● Work instruction: Transcribe word for word the section of the records below that opens with the line containing "10: (115, 409)" and closes with the line containing "52: (317, 403)"; drop every picture.

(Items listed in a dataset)
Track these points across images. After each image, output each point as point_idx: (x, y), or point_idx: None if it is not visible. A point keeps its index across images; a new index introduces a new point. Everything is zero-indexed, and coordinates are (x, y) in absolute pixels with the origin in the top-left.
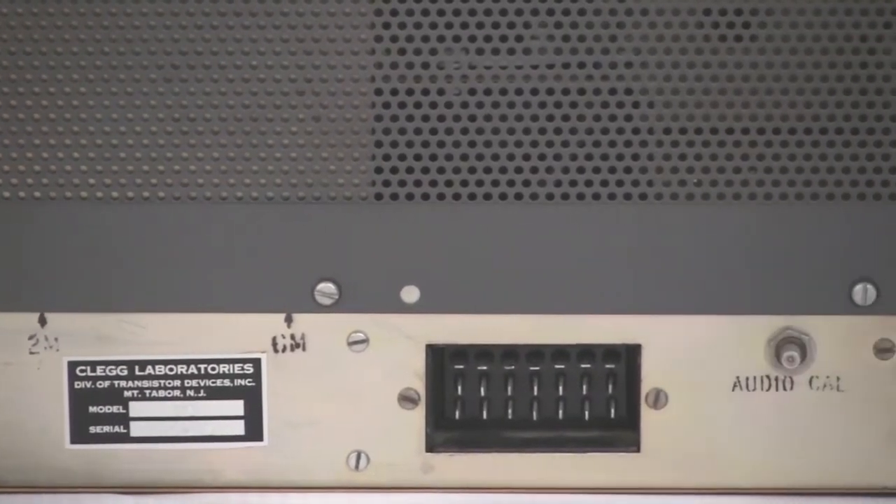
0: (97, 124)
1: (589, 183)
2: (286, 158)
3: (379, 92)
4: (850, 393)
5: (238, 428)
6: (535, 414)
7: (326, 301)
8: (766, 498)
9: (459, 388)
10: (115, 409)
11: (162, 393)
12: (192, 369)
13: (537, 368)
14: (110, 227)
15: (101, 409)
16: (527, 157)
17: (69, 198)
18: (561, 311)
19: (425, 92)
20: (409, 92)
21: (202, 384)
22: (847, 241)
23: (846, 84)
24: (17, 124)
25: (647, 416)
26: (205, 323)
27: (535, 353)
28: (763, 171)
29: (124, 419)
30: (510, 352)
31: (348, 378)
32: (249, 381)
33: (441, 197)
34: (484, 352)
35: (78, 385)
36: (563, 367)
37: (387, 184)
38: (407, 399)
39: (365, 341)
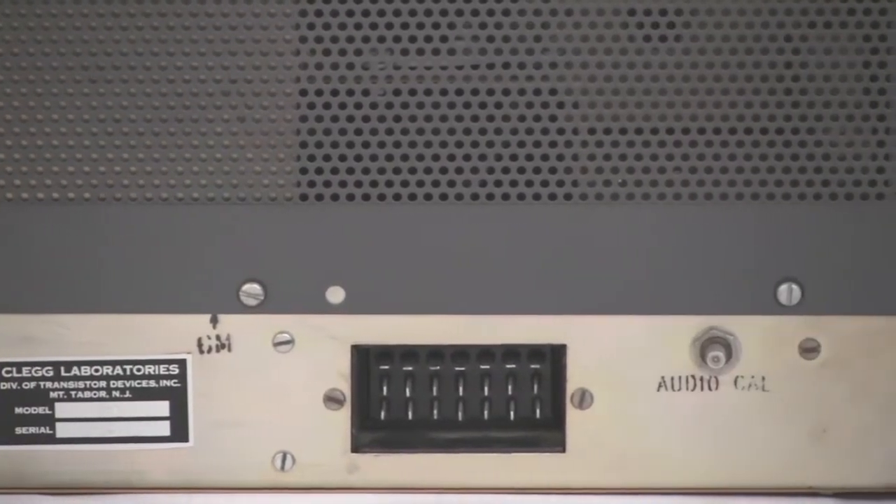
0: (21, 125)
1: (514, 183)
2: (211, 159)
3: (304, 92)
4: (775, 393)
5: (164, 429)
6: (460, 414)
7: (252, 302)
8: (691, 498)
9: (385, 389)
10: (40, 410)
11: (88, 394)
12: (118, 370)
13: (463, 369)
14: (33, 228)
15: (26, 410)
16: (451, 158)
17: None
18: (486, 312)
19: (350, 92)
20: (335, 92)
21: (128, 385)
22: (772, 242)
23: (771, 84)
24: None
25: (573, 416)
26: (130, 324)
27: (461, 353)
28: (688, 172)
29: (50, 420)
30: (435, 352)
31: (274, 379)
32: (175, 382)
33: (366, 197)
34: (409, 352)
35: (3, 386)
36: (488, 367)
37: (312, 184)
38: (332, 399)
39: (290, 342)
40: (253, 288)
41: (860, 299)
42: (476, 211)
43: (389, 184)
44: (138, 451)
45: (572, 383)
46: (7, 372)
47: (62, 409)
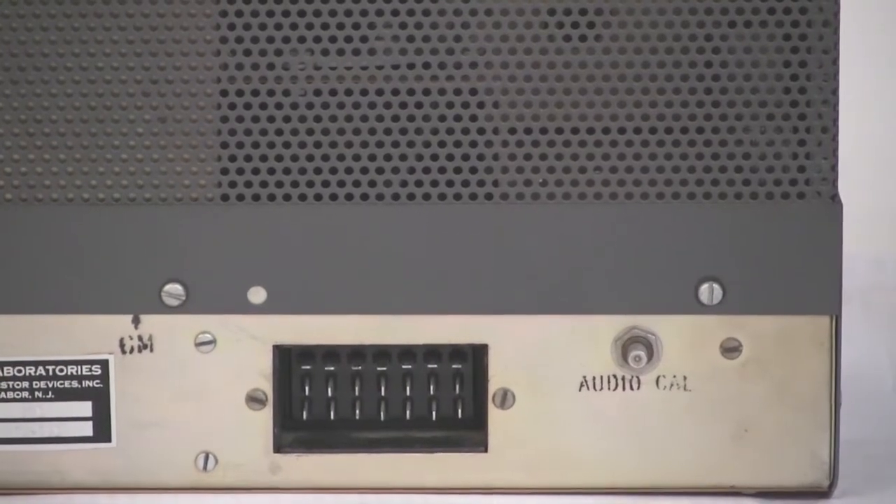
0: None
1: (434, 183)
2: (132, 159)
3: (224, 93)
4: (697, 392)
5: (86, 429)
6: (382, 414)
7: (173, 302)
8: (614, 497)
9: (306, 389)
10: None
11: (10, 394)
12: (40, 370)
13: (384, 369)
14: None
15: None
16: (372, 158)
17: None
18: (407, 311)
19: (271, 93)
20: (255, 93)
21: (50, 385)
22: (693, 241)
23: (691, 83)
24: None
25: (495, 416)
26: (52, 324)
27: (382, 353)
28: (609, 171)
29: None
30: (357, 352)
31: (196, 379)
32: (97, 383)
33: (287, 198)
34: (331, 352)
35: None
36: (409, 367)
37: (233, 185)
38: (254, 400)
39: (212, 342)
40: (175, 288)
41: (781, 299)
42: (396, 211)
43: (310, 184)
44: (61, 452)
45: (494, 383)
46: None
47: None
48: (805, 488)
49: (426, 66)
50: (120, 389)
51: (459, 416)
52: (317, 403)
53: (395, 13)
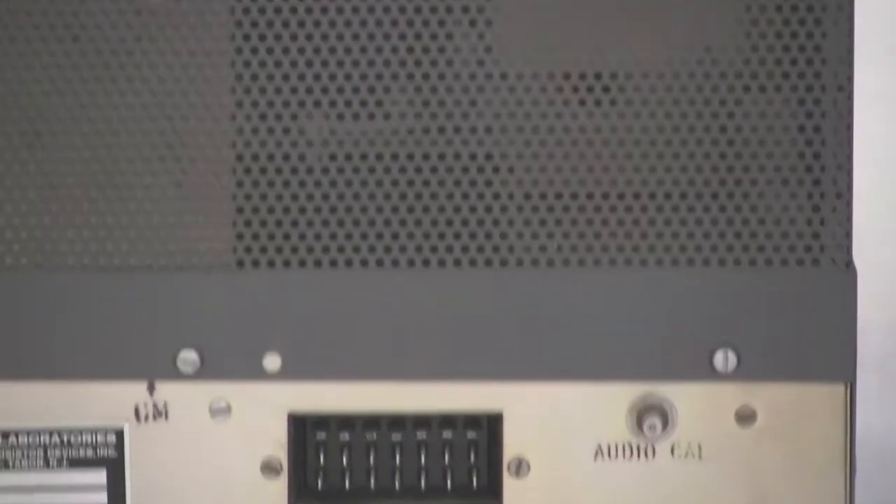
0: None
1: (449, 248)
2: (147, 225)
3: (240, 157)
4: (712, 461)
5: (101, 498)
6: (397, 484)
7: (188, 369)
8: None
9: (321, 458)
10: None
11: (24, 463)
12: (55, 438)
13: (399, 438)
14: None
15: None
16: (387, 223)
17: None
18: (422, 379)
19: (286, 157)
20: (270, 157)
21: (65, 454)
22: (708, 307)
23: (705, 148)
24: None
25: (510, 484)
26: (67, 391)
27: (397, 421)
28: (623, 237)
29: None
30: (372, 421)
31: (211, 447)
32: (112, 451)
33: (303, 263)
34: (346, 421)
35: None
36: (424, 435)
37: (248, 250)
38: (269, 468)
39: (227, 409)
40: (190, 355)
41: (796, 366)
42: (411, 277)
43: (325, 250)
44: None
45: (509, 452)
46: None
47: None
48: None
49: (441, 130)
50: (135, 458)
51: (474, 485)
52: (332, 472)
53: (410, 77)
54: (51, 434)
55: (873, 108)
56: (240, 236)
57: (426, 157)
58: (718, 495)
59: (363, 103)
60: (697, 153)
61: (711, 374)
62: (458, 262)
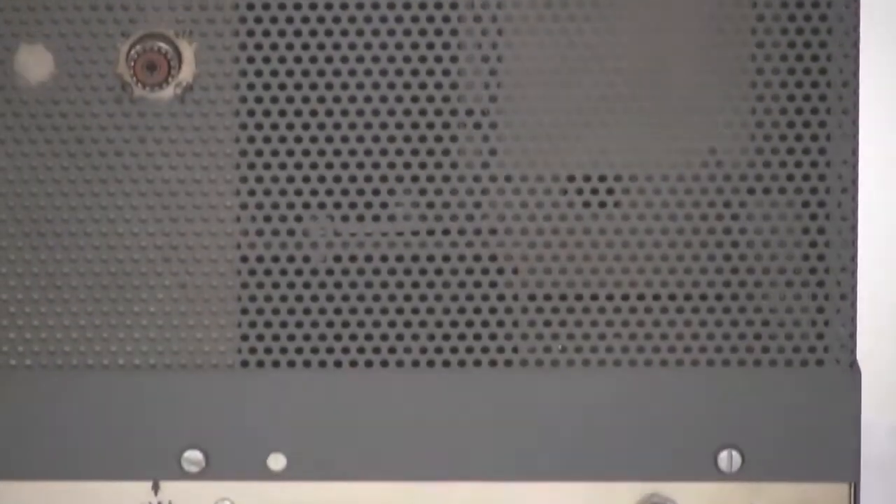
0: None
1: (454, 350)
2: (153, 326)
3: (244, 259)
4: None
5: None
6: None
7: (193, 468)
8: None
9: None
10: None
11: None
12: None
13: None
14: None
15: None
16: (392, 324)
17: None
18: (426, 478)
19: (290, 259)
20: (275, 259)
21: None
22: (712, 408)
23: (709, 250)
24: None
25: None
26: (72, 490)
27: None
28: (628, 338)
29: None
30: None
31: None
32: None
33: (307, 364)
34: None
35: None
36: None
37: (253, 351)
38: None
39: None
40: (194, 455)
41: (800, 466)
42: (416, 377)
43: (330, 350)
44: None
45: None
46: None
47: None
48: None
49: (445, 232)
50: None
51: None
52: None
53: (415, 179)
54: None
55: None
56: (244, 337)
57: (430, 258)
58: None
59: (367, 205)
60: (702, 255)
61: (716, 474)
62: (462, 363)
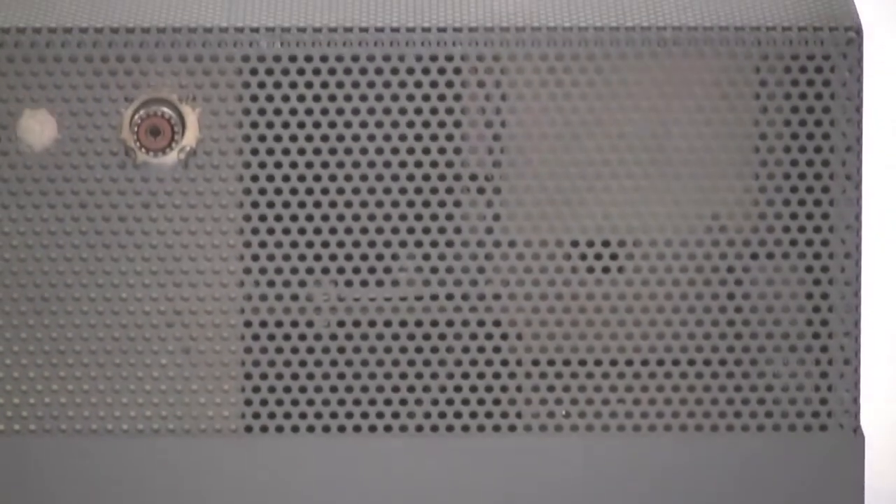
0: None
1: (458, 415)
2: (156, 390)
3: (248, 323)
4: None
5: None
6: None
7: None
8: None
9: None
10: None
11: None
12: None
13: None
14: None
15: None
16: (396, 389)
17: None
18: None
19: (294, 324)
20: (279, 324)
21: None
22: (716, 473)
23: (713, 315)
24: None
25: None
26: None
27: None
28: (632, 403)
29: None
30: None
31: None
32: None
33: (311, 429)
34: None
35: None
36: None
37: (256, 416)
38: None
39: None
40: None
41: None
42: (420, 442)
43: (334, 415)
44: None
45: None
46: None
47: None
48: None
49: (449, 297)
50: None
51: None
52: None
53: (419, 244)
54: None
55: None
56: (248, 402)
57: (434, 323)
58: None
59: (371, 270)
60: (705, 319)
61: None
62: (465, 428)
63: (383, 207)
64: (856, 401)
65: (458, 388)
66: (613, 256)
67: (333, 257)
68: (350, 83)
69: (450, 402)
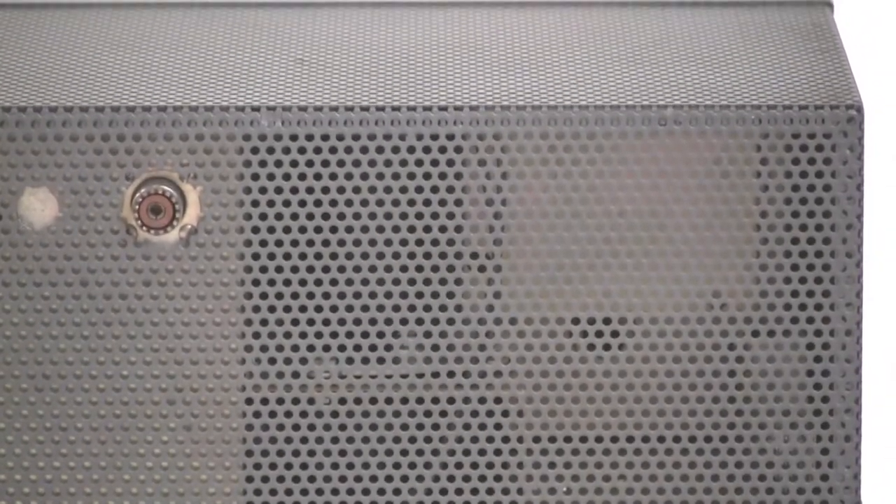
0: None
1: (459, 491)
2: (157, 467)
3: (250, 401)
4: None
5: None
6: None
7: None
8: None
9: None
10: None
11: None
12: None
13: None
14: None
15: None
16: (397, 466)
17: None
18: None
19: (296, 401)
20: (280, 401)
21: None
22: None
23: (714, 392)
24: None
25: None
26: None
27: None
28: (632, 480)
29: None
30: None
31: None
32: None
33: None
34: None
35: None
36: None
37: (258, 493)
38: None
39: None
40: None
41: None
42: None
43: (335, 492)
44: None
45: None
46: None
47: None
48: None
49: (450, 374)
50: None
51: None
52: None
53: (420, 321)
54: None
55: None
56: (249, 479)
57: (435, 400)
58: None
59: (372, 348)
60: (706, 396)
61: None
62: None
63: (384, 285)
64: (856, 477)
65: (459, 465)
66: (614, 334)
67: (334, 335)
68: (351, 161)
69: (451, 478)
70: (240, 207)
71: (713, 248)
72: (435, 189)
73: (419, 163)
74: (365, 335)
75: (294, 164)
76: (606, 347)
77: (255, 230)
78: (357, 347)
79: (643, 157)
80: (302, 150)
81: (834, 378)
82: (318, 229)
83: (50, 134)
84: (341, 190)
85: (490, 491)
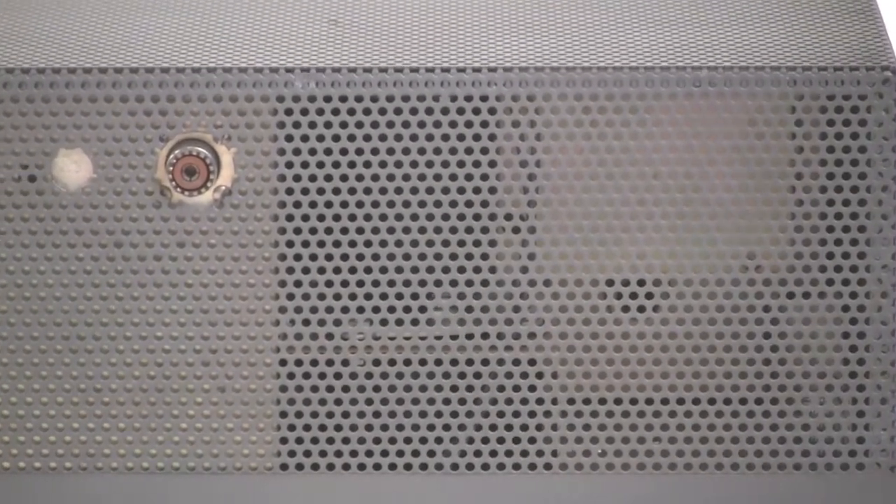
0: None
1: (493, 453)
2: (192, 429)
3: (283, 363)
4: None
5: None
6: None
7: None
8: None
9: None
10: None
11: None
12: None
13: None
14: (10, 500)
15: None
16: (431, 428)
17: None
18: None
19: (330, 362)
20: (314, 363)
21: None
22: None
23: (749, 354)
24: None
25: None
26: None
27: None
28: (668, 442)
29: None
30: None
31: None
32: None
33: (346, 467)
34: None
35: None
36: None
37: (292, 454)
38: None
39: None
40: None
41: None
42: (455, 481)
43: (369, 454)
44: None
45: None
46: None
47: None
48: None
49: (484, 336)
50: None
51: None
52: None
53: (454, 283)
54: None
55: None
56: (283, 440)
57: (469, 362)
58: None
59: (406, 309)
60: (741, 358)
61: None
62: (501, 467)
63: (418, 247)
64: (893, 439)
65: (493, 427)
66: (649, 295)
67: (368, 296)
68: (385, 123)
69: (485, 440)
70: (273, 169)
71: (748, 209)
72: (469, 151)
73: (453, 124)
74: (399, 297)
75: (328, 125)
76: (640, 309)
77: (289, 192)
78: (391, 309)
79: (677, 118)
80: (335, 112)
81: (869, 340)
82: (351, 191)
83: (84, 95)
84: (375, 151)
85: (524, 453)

● Written solution:
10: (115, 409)
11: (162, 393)
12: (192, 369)
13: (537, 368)
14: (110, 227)
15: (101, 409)
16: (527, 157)
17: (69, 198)
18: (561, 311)
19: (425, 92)
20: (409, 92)
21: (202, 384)
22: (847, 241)
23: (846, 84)
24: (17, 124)
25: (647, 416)
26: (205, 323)
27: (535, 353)
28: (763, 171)
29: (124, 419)
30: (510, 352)
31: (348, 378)
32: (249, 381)
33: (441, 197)
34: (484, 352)
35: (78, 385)
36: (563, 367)
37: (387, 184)
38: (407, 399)
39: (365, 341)
0: (21, 125)
1: (514, 183)
2: (211, 159)
3: (304, 92)
4: (775, 393)
5: (164, 429)
6: (460, 414)
7: (252, 302)
8: (691, 498)
9: (385, 389)
10: (40, 410)
11: (88, 394)
12: (118, 370)
13: (463, 369)
14: (33, 228)
15: (26, 410)
16: (451, 158)
17: None
18: (486, 312)
19: (350, 92)
20: (335, 92)
21: (128, 385)
22: (772, 242)
23: (771, 84)
24: None
25: (573, 416)
26: (130, 324)
27: (461, 353)
28: (688, 172)
29: (50, 420)
30: (435, 352)
31: (274, 379)
32: (175, 382)
33: (366, 197)
34: (409, 352)
35: (3, 386)
36: (488, 367)
37: (312, 184)
38: (332, 399)
39: (290, 342)
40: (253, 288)
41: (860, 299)
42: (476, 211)
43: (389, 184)
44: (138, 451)
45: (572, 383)
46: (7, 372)
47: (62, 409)
0: None
1: (434, 183)
2: (132, 159)
3: (224, 93)
4: (697, 392)
5: (86, 429)
6: (382, 414)
7: (173, 302)
8: (614, 497)
9: (306, 389)
10: None
11: (10, 394)
12: (40, 370)
13: (384, 369)
14: None
15: None
16: (372, 158)
17: None
18: (407, 311)
19: (271, 93)
20: (255, 93)
21: (50, 385)
22: (693, 241)
23: (691, 83)
24: None
25: (495, 416)
26: (52, 324)
27: (382, 353)
28: (609, 171)
29: None
30: (357, 352)
31: (196, 379)
32: (97, 383)
33: (287, 198)
34: (331, 352)
35: None
36: (409, 367)
37: (233, 185)
38: (254, 400)
39: (212, 342)
40: (175, 288)
41: (781, 299)
42: (396, 211)
43: (310, 184)
44: (61, 452)
45: (494, 383)
46: None
47: None
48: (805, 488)
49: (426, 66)
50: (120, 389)
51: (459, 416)
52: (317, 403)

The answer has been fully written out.